Helmersson first joined H&M in 1997 as a business controller before working her way up to COO of the H&M Group in September 2018. She became CEO in January 2020.
Helmersson will be immediately replaced by Daniel Erver, who most recently served as the managing director of the H&M brand. He has been with the company for 18 years.
Shares tumbled upwards of 12% upon the news after a weaker-than-expected earnings report for the fiscal year beginning on December 1, 2022 through November 30, 2023.
"For many consumers the year was marked by lower purchasing power because of high inflation and high interest rates," Helmersson said in a company release. "The fourth quarter started with unusually hot weather in several of our important European markets. From mid-October, sales recovered as more normal autumn weather returned."
Though up during fiscal 2023, sales in December 2023 through January 2024 (the company's first fiscal quarter) saw a 4% drop from the same time the year prior — a bad sign during the crucial holiday shopping season.
At the same time last year, sales during that period saw a 5% increase.
H&M has faced increasing competition from other fast-fashion retailers, such as rival Zara and e-commerce behemoths like Shein.

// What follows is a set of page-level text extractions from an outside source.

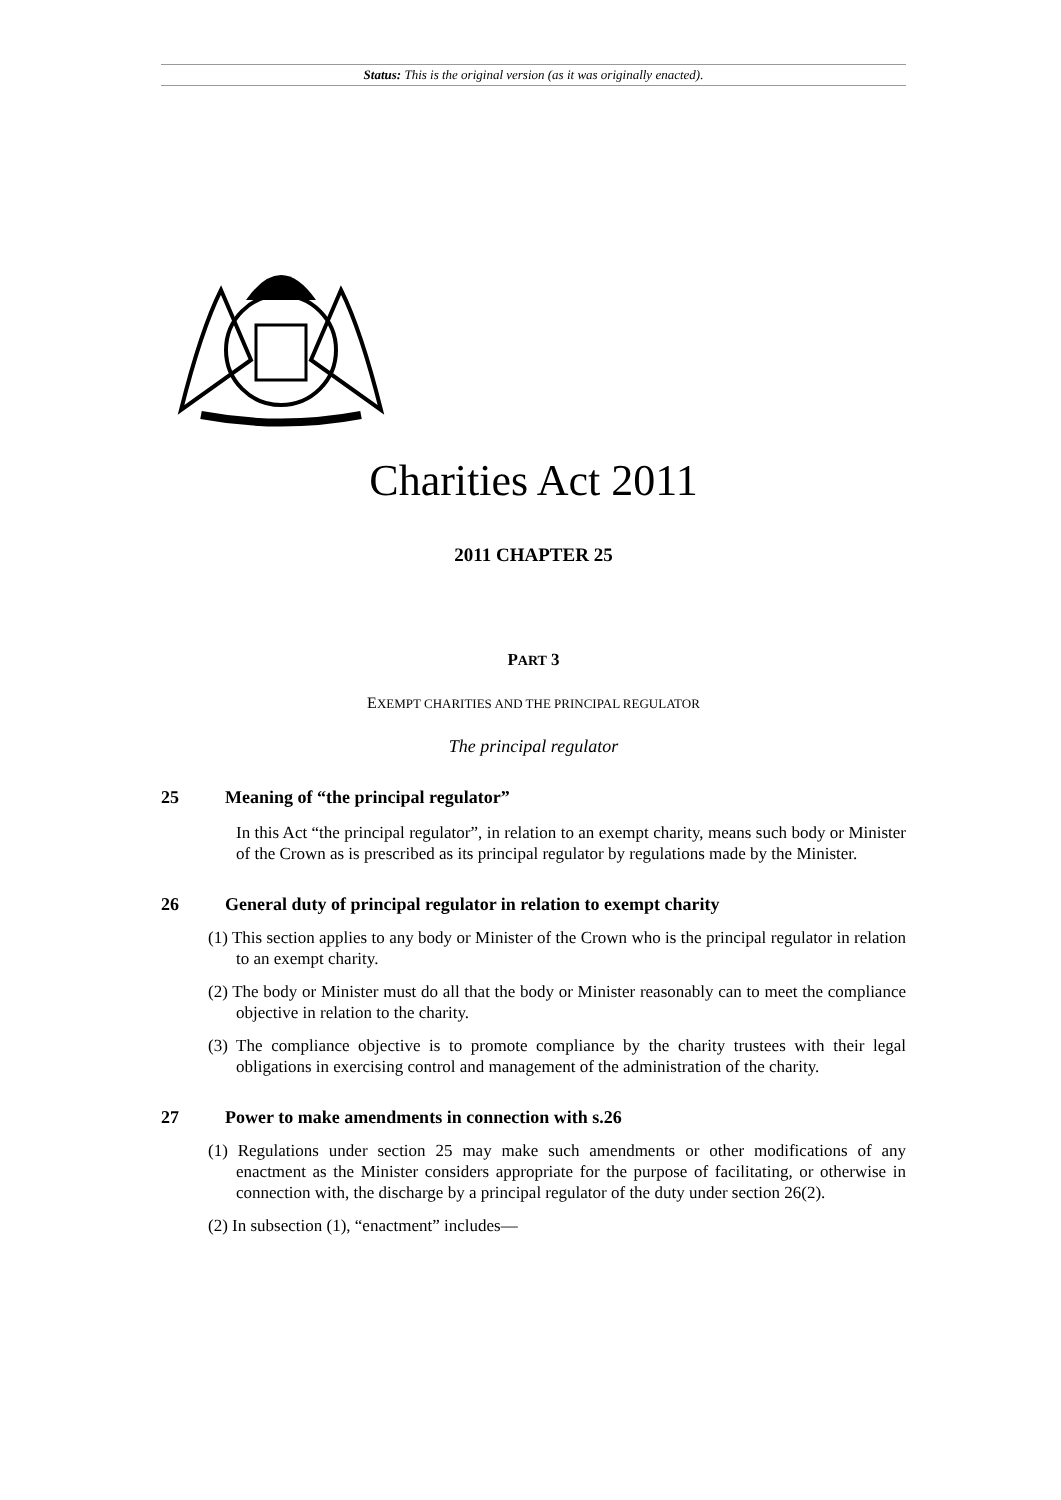Status: This is the original version (as it was originally enacted).
Charities Act 2011
2011 CHAPTER 25
PART 3
EXEMPT CHARITIES AND THE PRINCIPAL REGULATOR
The principal regulator
25 Meaning of “the principal regulator”
In this Act “the principal regulator”, in relation to an exempt charity, means such body or Minister of the Crown as is prescribed as its principal regulator by regulations made by the Minister.
26 General duty of principal regulator in relation to exempt charity
(1) This section applies to any body or Minister of the Crown who is the principal regulator in relation to an exempt charity.
(2) The body or Minister must do all that the body or Minister reasonably can to meet the compliance objective in relation to the charity.
(3) The compliance objective is to promote compliance by the charity trustees with their legal obligations in exercising control and management of the administration of the charity.
27 Power to make amendments in connection with s.26
(1) Regulations under section 25 may make such amendments or other modifications of any enactment as the Minister considers appropriate for the purpose of facilitating, or otherwise in connection with, the discharge by a principal regulator of the duty under section 26(2).
(2) In subsection (1), “enactment” includes—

The brand was also at the center of controversy earlier this month for a back-to-school advertisement that featured children with the tagline "Make those heads turn" after allegations that it exploited children.
"We have removed this ad," the company said in a statement at the time. "We are deeply sorry for the offense this has caused and will look into how we present campaigns going forward."
As of Wednesday afternoon, H&M was up 16% year over year but still down 12% in a 24-hour period.